Basically this means: you can see all the crap that people post on this site even after it's been deleted and you should make sure that it really is crap. If you find something deleted that is not crap and there is no reason to leave it deleted you should think about whether you want to start a discussion on Meta or in the chat to get it undeleted again. But read the whole page - it will give you all the insight you need.
Because basically what you are supposed to do is: whatever you are doing right now.
Yes, you can do a bit more, but it's not like people suddenly expect you to handle spam flags. There are some things only elected mods can do such as casting binding votes for closure and deletion, having queues for spam and rude/abusive posts, handling people who repeatedly do something that is unhealthy for the site... That's why you will often see on Meta sites that their job is something like being a janitor - they have to see the real crap while the normal people like us handle the normal stuff and only notify them of the really bad stuff.

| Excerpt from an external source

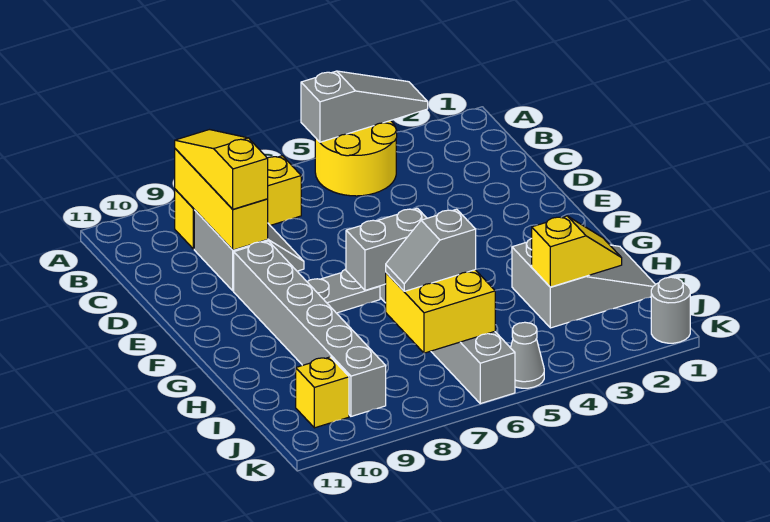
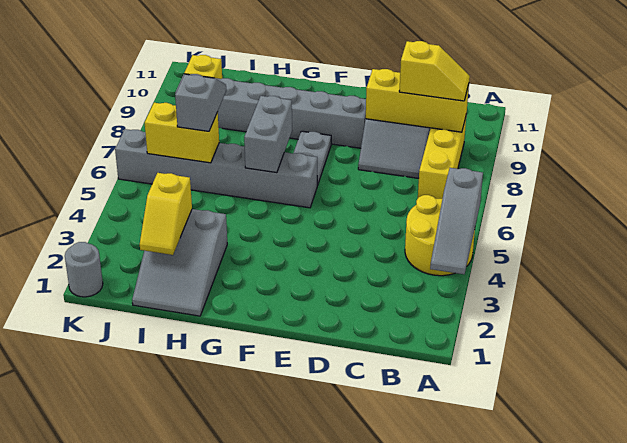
yellow slope B9:D9 level 3 top D -> yellow slope B9:C9 level 3 top C
yellow brick I6:J7 level 2 -> yellow brick I6:J6 level 2
grey cone K5 level 1 -> none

If you have 10k rep you will see more bad stuff and can act a bit better on the bad stuff, but the real crap is still up to the elected mods.
And everything you do still is not binding - you would need delete votes or undelete votes from multiple people to do something.

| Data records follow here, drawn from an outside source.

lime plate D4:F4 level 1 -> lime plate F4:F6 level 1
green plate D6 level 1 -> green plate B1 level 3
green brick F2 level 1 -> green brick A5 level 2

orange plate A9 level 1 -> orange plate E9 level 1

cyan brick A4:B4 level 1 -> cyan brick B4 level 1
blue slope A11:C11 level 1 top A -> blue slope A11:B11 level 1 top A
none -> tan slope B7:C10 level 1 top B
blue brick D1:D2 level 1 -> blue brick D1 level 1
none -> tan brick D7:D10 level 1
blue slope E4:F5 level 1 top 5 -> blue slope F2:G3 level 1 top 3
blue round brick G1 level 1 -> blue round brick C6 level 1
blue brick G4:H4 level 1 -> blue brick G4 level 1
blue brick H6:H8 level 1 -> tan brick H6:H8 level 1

An interesting new feature you will see are the mod tools that can be accessed through a link that will appear besides the review queue. It's a small link and it's not totally easy to find, but you will find valuable information about exceptionally good and bad stuff - like exceptionally high votes or exceptional amounts of downvotes. Keeping an eye on this allows you to better keep track of which questions might be opinion-based and which answers might be crap that you should act on. It also allows you to see newly created tags, which might be a start for Meta discussions about whether the community really wants them or not.

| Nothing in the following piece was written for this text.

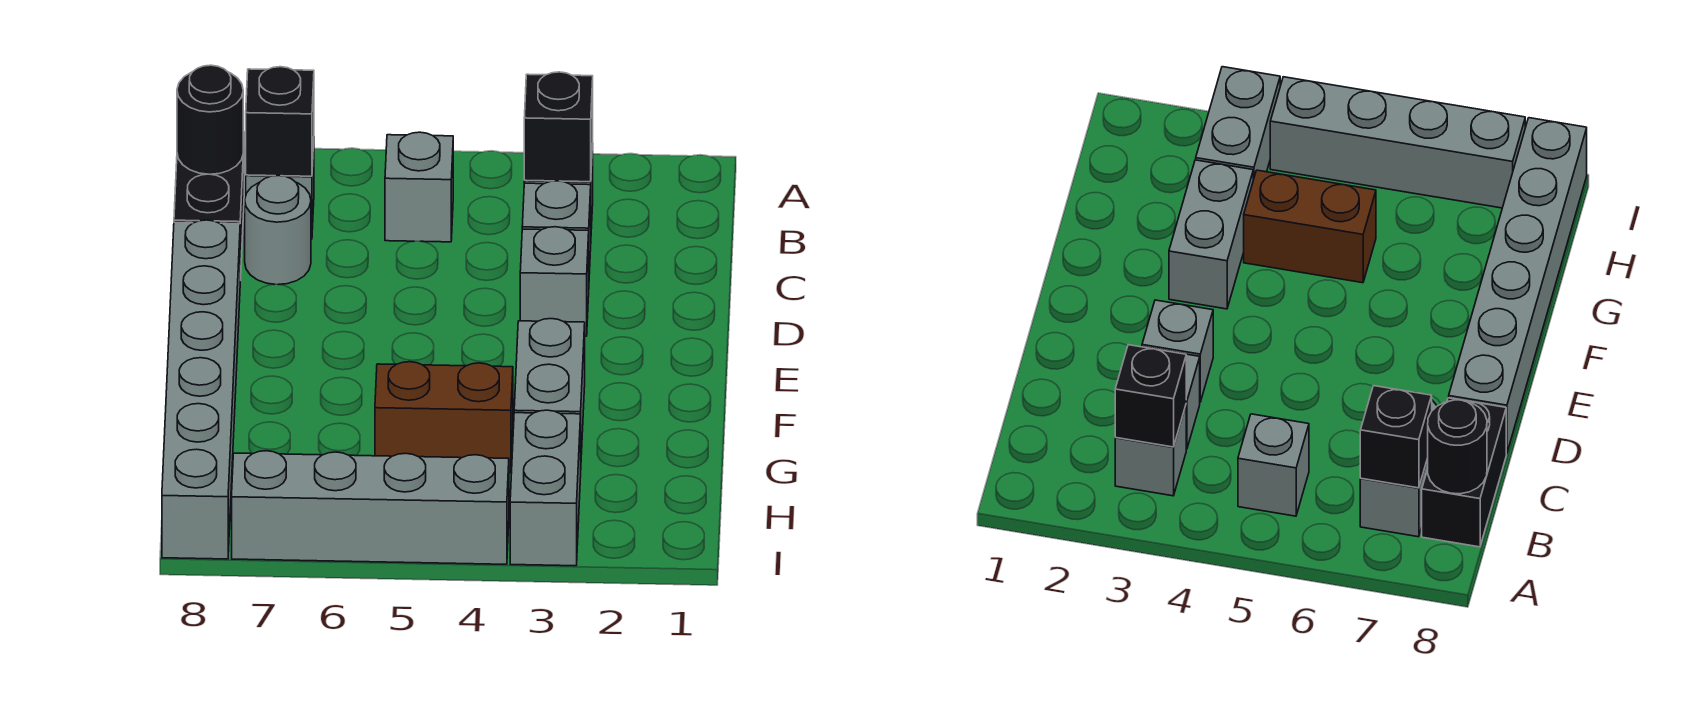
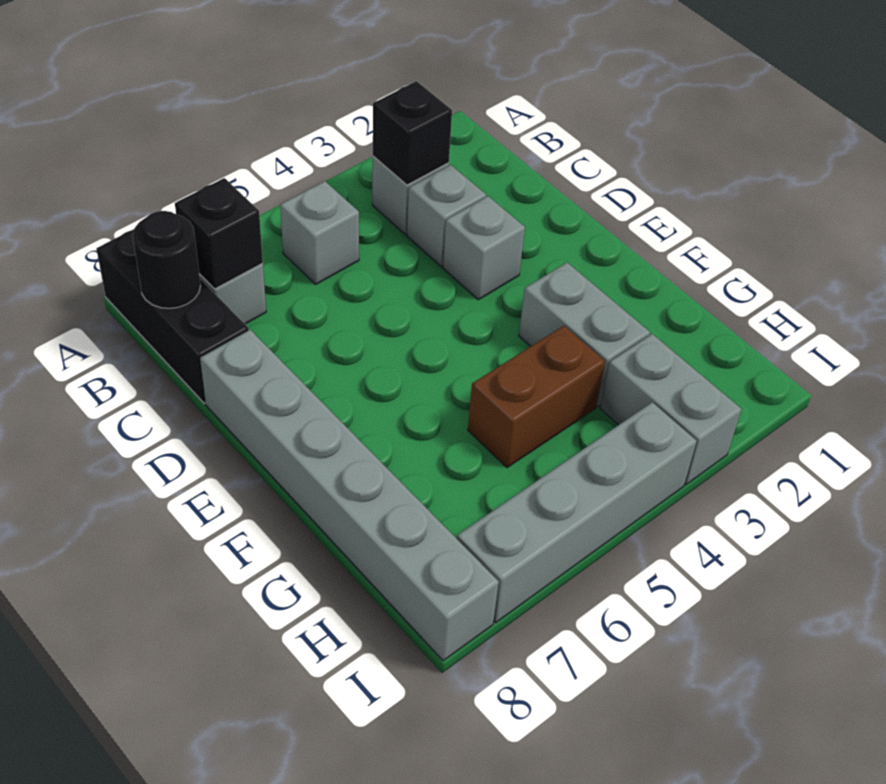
black brick B8:C8 level 1 -> black brick A8:C8 level 1
grey round brick C7 level 1 -> none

Basically you are supposed to be able to better judge whether something needs to be acted upon and you get some tools that help you better and more easily identify these things. It's still up to your experienced judgement to say whether you need to act or leave it, which is why the tools are only unlocked at 10k rep - they are tools that assisst, not final arbiters. That's still the community.
If you are ever unsure about what to do simply open up a Meta discussion and let the community decide. That's the core principle of StackExchange and while your votes have a bit more power in some regards, you are still part of the machinery and other lower rep users can still vote to not do what you think would be right. There is some more power and some more responsibility, but nothing to be afraid of.
As a regular in the chat I think that you might have misinterpreted that statement. I am pretty sure I know what the topic was and it's just that some people constantly exhibit behaviour that some people don't like, such as asking ever-changing questions and expecting everyone to know every iteration of this...
I won't go into detail, but that statement as you have put it in your question is taken out of context and is most certainly not intended the way you seem to have interpreted it. That statement was about certain individuals, not the generic "mainly asking questions"-user on the site.
Asking high-quality questions on the site is incredibly valuable and important for the site!